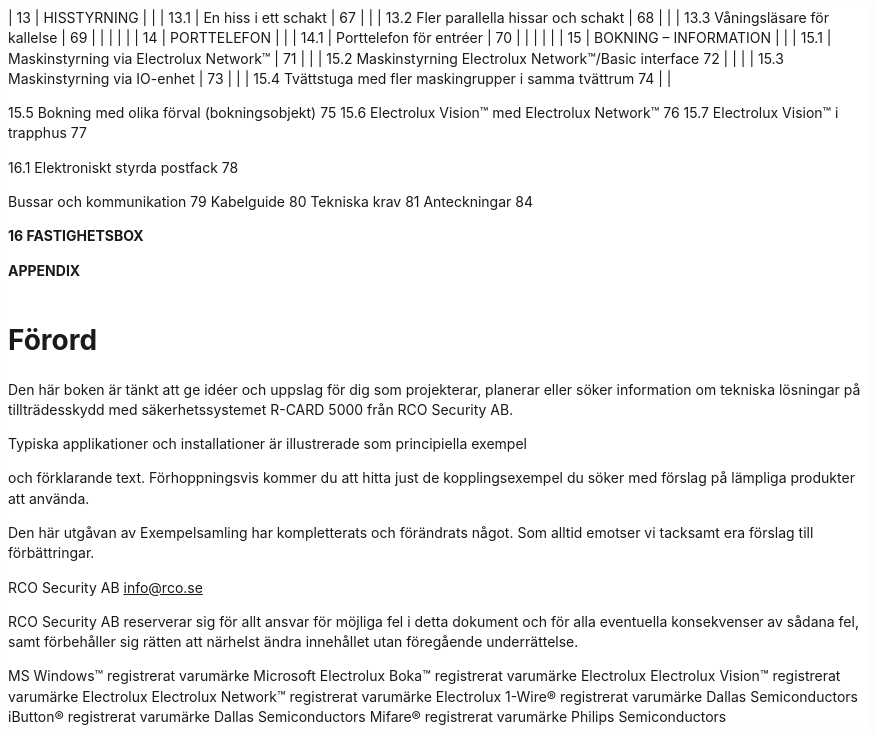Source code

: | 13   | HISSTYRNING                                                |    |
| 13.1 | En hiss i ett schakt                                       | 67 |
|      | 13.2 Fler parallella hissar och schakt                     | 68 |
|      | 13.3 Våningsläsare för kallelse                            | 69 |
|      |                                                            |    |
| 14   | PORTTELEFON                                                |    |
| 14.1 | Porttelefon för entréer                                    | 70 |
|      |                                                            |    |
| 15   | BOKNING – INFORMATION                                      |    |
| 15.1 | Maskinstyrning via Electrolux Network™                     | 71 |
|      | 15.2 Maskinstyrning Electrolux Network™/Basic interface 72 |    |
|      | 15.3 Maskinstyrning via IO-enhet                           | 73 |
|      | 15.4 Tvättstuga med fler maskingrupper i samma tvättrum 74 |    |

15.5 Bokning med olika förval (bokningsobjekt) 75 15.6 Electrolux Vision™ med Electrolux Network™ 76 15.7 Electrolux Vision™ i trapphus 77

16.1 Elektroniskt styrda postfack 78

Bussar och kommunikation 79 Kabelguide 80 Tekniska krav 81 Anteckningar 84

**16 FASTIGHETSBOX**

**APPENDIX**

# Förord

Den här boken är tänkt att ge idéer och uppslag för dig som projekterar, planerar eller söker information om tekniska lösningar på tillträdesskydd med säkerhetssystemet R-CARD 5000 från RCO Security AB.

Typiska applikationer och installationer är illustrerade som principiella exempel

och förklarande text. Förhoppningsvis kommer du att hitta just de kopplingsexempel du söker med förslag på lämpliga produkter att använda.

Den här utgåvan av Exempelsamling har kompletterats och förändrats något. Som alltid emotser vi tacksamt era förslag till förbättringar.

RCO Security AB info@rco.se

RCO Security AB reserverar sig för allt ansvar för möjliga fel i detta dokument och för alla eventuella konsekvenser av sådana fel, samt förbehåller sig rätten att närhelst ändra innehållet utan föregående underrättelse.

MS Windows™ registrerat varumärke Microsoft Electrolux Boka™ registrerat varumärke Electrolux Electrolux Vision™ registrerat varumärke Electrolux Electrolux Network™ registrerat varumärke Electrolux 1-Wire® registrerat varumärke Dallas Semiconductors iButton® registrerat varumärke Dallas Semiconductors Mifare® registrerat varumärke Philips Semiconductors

** INSTRUCTION **
Tally the lines of the data that contain the string "schakt" and report the total alone.

** YOUR SOLUTION **
2